- _Work order_:
This exercise calls for a copy of every line in the listing below that carries the word "direccion".

== Segment start ==

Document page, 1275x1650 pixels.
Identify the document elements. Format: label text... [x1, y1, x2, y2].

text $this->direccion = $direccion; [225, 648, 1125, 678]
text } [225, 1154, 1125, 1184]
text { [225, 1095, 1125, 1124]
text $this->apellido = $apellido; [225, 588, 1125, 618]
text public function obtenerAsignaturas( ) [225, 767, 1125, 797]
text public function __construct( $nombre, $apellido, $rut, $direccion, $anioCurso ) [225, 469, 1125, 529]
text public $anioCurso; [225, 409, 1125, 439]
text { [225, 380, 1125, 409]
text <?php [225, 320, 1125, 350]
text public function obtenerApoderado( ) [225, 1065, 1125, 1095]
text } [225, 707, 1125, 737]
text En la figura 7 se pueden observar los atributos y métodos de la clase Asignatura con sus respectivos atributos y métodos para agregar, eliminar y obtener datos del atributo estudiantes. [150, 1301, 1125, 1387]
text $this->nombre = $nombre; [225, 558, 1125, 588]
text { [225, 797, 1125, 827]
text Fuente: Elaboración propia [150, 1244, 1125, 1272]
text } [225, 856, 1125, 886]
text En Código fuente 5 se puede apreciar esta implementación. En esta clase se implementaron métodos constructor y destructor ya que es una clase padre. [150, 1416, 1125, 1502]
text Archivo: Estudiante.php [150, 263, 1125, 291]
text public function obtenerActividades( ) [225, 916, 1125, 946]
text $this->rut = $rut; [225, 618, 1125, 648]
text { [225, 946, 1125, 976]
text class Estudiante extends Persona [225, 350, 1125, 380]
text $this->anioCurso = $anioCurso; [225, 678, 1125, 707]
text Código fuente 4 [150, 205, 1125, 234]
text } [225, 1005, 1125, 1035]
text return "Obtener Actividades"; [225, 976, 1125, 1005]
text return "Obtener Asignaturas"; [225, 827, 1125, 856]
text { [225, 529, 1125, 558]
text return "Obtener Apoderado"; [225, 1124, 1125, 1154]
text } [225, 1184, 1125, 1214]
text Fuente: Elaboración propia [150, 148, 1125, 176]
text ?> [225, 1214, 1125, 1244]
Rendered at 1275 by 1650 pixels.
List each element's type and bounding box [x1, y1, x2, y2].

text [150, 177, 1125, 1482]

== Segment end ==

- _Answer space_:
text $this->direccion = $direccion; [225, 648, 1125, 678]
text public function __construct( $nombre, $apellido, $rut, $direccion, $anioCurso ) [225, 469, 1125, 529]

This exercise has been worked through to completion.